Polymyalgia rheumatica (PMR) is a relatively common chronic inflammatory condition affecting older adults that is characterized by proximal myalgia and morning stiffness of the neck, shoulders, and hip girdle. Among rheumatic conditions in adults, the lifetime risk of this disease is second only to rheumatoid arthritis. PMR is significant for its association with giant cell arteritis (GCA), which approximately 10% of PMR patients will develop. Similarly, up to 50% of patients diagnosed with GCA have manifestations of PMR. Although the etiology of both is unclear, many believe that the 2 entities share a common pathophysiology. People of European descent are at greatest risk, while those of Asian, Latino, and African American heritage are the least susceptible.

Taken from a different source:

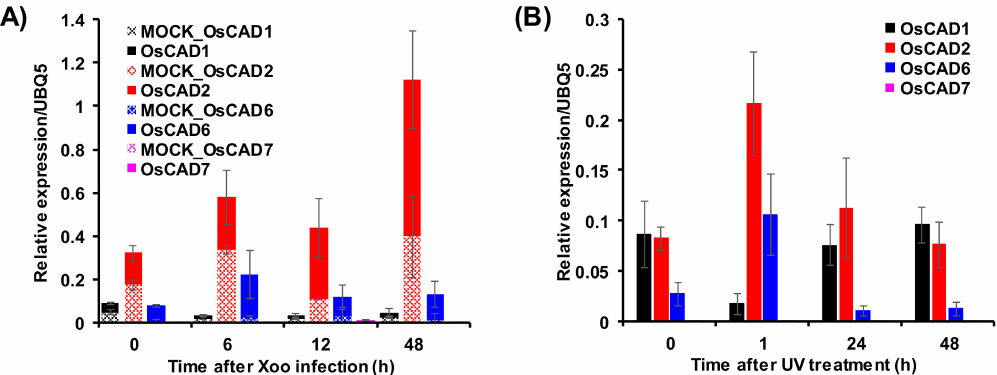
Figure 6. Expression of OsCAD1 , 2 , 6 , and 7 in response to Xoo infection ( A ) and UV-irradiation ( B ). The expression levels of the OsCAD s were examined by qRT-PCR analysis using specific primers (Supplementary Table S2). A ubiquitin gene ( OsUBQ5 ) was amplified and used as an internal control. The expression levels of each OsCAD gene are presented as the relative expression compared to the OsUBQ5 transcript levels. qRT-PCR analysis was performed on triplicate biological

The onset of symptoms can be abrupt. They are most noticeable upon arising from bed in the morning; in fact, the absence of morning stiffness helps to exclude the diagnosis. Associated synovitis can limit range of motion in affected joints: the classic finding in a patient with PMR is the inability to raise the arms above 90°. ESR and CRP are often elevated. Patients with PMR should be asked about symptoms typical of GCA. Temporal artery biopsy is not indicated in patients without signs and symptoms of GCA, as it rarely yields positive results.
Prednisone typically brings dramatic relief in 2–3 days, with complete recovery often occurring within 3 weeks. Patients without relapses can usually be tapered off by 1 year. If patients need longer-term treatment, methotrexate may be helpful in reducing the steroid requirement. Other biologics have not shown consistent results.